● **Problem to solve**:
Transcribe all the lines below exactly. Omit the pictures.
-- Dataset extract follows --
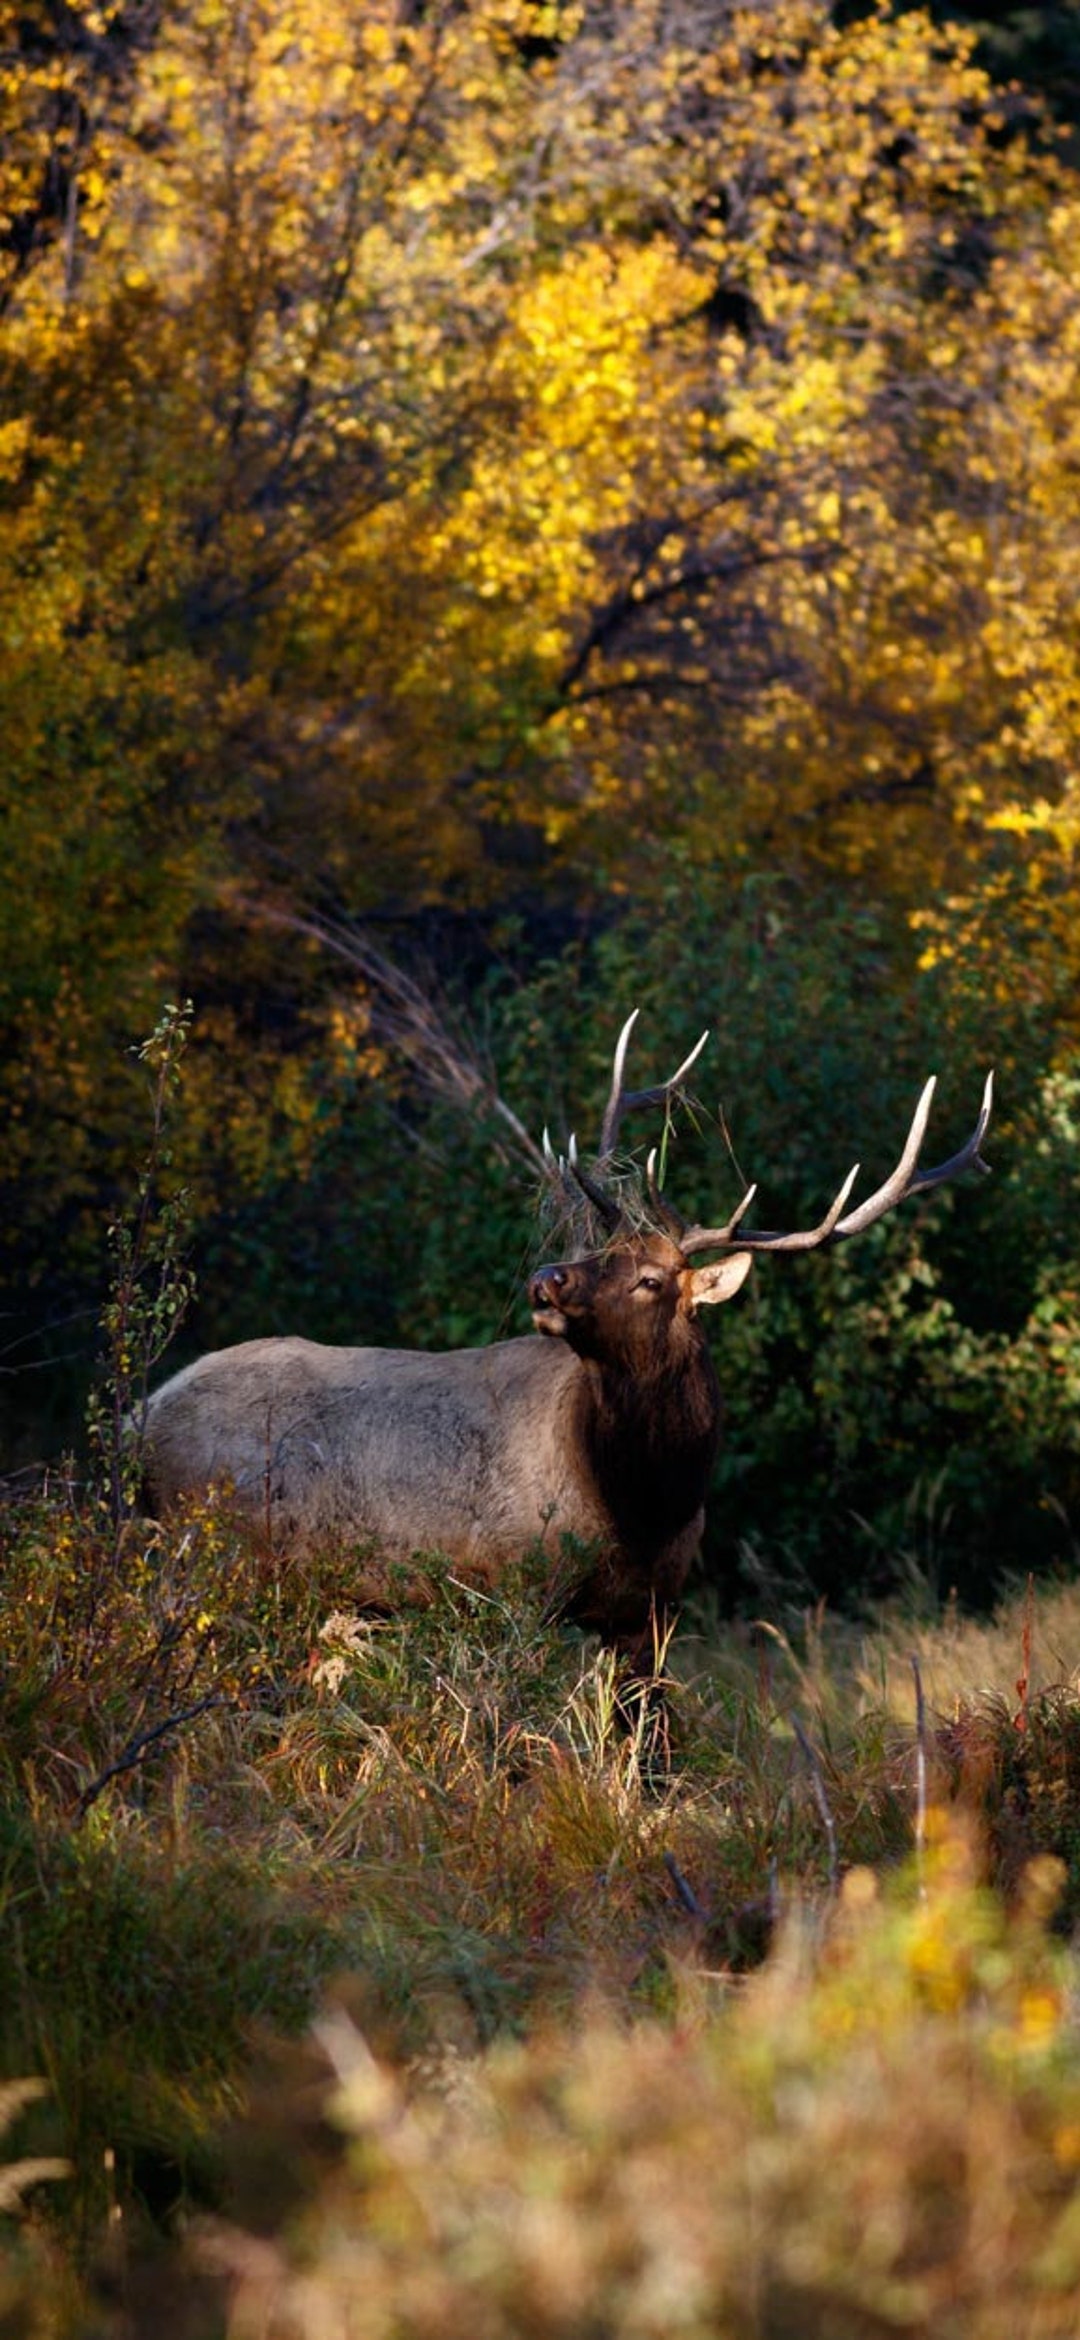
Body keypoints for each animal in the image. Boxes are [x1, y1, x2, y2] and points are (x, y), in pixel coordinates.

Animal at [141, 1016, 992, 1663]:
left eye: (649, 1279)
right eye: (598, 1249)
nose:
-- Dataset extract concluded --
● **Exercise response**:
Body keypoints for each animal in the image. Boxes are [x1, y1, x2, y2] and points are (x, y), in pixel coordinates.

Animal at [141, 1016, 992, 1663]:
left eye: (649, 1279)
right eye: (598, 1249)
nose:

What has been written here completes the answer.